▸ TASK BRIEF: Line by line, give the data again exactly as it appears.

▸ EXERCISE INPUT:
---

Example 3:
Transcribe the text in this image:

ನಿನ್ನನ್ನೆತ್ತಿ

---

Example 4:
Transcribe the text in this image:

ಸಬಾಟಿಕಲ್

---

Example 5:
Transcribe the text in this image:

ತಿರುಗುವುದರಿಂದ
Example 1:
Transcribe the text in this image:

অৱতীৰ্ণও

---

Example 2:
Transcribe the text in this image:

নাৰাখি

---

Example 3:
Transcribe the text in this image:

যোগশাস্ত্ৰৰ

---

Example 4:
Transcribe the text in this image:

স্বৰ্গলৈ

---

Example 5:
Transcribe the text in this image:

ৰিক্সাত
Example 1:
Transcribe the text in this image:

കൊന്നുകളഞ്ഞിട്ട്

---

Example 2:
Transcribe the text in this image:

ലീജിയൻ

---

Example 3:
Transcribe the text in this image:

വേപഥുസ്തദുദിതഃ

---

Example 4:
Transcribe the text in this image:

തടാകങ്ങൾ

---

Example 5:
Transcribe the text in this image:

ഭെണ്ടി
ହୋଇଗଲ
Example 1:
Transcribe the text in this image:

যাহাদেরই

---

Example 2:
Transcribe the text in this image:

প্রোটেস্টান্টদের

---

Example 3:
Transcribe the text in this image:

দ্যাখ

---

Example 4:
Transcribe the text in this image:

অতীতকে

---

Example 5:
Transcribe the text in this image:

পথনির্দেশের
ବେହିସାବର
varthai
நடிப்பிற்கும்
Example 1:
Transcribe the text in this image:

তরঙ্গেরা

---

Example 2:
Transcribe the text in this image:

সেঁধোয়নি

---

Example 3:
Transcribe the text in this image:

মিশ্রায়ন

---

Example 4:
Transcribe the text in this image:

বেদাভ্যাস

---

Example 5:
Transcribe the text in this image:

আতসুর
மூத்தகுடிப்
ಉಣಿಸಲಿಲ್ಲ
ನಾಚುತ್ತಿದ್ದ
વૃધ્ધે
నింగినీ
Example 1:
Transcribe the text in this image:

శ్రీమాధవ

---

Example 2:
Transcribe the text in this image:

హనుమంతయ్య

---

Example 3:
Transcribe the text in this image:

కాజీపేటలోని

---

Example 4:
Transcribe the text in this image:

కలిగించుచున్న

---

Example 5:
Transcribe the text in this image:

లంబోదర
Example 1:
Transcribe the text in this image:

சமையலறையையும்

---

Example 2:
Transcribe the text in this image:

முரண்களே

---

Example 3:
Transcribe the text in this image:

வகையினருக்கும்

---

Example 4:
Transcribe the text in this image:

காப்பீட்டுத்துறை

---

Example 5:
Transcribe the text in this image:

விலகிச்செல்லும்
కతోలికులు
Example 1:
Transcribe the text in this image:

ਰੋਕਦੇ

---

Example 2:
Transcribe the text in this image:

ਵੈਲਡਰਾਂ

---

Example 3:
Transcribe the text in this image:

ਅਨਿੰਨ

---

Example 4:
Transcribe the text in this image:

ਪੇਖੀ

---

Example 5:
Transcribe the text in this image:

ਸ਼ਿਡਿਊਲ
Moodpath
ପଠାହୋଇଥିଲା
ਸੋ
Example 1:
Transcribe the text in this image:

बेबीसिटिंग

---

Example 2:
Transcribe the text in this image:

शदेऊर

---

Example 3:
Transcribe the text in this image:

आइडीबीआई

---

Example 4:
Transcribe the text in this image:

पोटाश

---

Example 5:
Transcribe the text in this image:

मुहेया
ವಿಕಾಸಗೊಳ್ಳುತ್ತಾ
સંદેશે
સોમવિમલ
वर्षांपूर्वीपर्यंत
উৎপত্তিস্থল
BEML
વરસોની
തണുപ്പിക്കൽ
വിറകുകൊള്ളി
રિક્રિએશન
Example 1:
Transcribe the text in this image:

▸ REPLY:
---

Example 3:
Transcribe the text in this image:

ನಿನ್ನನ್ನೆತ್ತಿ

---

Example 4:
Transcribe the text in this image:

ಸಬಾಟಿಕಲ್

---

Example 5:
Transcribe the text in this image:

ತಿರುಗುವುದರಿಂದ
Example 1:
Transcribe the text in this image:

অৱতীৰ্ণও

---

Example 2:
Transcribe the text in this image:

নাৰাখি

---

Example 3:
Transcribe the text in this image:

যোগশাস্ত্ৰৰ

---

Example 4:
Transcribe the text in this image:

স্বৰ্গলৈ

---

Example 5:
Transcribe the text in this image:

ৰিক্সাত
Example 1:
Transcribe the text in this image:

കൊന്നുകളഞ്ഞിട്ട്

---

Example 2:
Transcribe the text in this image:

ലീജിയൻ

---

Example 3:
Transcribe the text in this image:

വേപഥുസ്തദുദിതഃ

---

Example 4:
Transcribe the text in this image:

തടാകങ്ങൾ

---

Example 5:
Transcribe the text in this image:

ഭെണ്ടി
ହୋଇଗଲ
Example 1:
Transcribe the text in this image:

যাহাদেরই

---

Example 2:
Transcribe the text in this image:

প্রোটেস্টান্টদের

---

Example 3:
Transcribe the text in this image:

দ্যাখ

---

Example 4:
Transcribe the text in this image:

অতীতকে

---

Example 5:
Transcribe the text in this image:

পথনির্দেশের
ବେହିସାବର
varthai
நடிப்பிற்கும்
Example 1:
Transcribe the text in this image:

তরঙ্গেরা

---

Example 2:
Transcribe the text in this image:

সেঁধোয়নি

---

Example 3:
Transcribe the text in this image:

মিশ্রায়ন

---

Example 4:
Transcribe the text in this image:

বেদাভ্যাস

---

Example 5:
Transcribe the text in this image:

আতসুর
மூத்தகுடிப்
ಉಣಿಸಲಿಲ್ಲ
ನಾಚುತ್ತಿದ್ದ
વૃધ્ધે
నింగినీ
Example 1:
Transcribe the text in this image:

శ్రీమాధవ

---

Example 2:
Transcribe the text in this image:

హనుమంతయ్య

---

Example 3:
Transcribe the text in this image:

కాజీపేటలోని

---

Example 4:
Transcribe the text in this image:

కలిగించుచున్న

---

Example 5:
Transcribe the text in this image:

లంబోదర
Example 1:
Transcribe the text in this image:

சமையலறையையும்

---

Example 2:
Transcribe the text in this image:

முரண்களே

---

Example 3:
Transcribe the text in this image:

வகையினருக்கும்

---

Example 4:
Transcribe the text in this image:

காப்பீட்டுத்துறை

---

Example 5:
Transcribe the text in this image:

விலகிச்செல்லும்
కతోలికులు
Example 1:
Transcribe the text in this image:

ਰੋਕਦੇ

---

Example 2:
Transcribe the text in this image:

ਵੈਲਡਰਾਂ

---

Example 3:
Transcribe the text in this image:

ਅਨਿੰਨ

---

Example 4:
Transcribe the text in this image:

ਪੇਖੀ

---

Example 5:
Transcribe the text in this image:

ਸ਼ਿਡਿਊਲ
Moodpath
ପଠାହୋଇଥିଲା
ਸੋ
Example 1:
Transcribe the text in this image:

बेबीसिटिंग

---

Example 2:
Transcribe the text in this image:

शदेऊर

---

Example 3:
Transcribe the text in this image:

आइडीबीआई

---

Example 4:
Transcribe the text in this image:

पोटाश

---

Example 5:
Transcribe the text in this image:

मुहेया
ವಿಕಾಸಗೊಳ್ಳುತ್ತಾ
સંદેશે
સોમવિમલ
वर्षांपूर्वीपर्यंत
উৎপত্তিস্থল
BEML
વરસોની
തണുപ്പിക്കൽ
വിറകുകൊള്ളി
રિક્રિએશન
Example 1:
Transcribe the text in this image:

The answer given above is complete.